Die CDU setzt sich nach umfassender Beratung für einen Neubau des Bürgerhauses auf dem Hoffart-Gelände ein. Das Projekt soll auf einen großen Veranstaltungssaal beschränkt werden, es soll ein "Haus für die Bürger" an zentraler Stelle in der Stadt entstehen.
Die Kalkulation hat ergeben, dass mit Investitionskosten in Höhe von rund acht Mio.
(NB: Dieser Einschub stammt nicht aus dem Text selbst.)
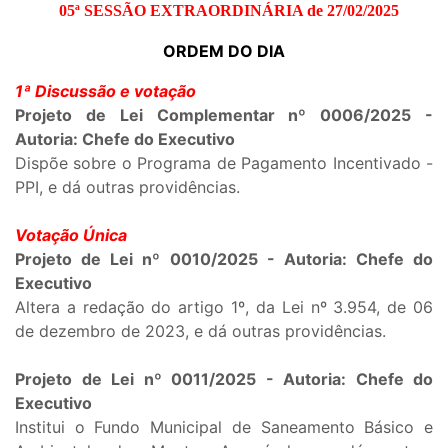
05ª SESSÃO EXTRAORDINÁRIA de 27/02/2025
ORDEM DO DIA
1ª Discussão e votação
Projeto de Lei Complementar nº 0006/2025 -
Autoria: Chefe do Executivo
Dispõe sobre o Programa de Pagamento Incentivado -
PPI, e dá outras providências.
Votação Única
Projeto de Lei nº 0010/2025 - Autoria: Chefe do
Executivo
Altera a redação do artigo 1º, da Lei nº 3.954, de 06
de dezembro de 2023, e dá outras providências.
Projeto de Lei nº 0011/2025 - Autoria: Chefe do
Executivo
Institui o Fundo Municipal de Saneamento Básico e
Euro zu rechnen ist. Eine Modernisierung oder ein Neubau auf dem bisherigen Gelände kämen nicht günstiger. Bei Arbeiten am bestehenden Gebäude besteht ein zusätzliches Kostenrisiko durch verborgene Mängel.
Zur Lösung des städtebaulich unbefriedigenden Zustands auf dem Hoffartgelände müsste irgendwann ebenfalls zusätzliches Geld in die Hand genommen werden. Zudem würden für rund zwei Jahren die Veranstaltungsflächen für die Vereine, Institutionen und Bürger fehlen, wenn am jetzigen Standort gebaut würde.
Das alte Bürgerhaus soll nicht parallel zu einem Neubau erhalten bleiben. Die vorhandenen hohen Betriebskosten, fehlende Barrierefreiheit und Erfordernisse im Brandschutz sprechen dafür, es nicht weiter zu nutzen. Hier besteht die Möglichkeit für eine angemessene Bebauung mit einer anderen Nutzung. Wichtig ist, dass der Dalberger Hof wieder mit Leben gefüllt wird.
Jetzt steht eine Grundsatzentscheidung an. Deshalb gibt es noch keine Pläne eines Architekten für das Aussehen des neuen Bürgerhauses. Diese und das Raumkonzept sollen mit den regelmäßigen Nutzern, wie den Vereinen, und interessierten Bürgern im Dialog erörtert werden. Ihre Beteiligung ist entscheidend für die Akzeptanz des Vorhabens.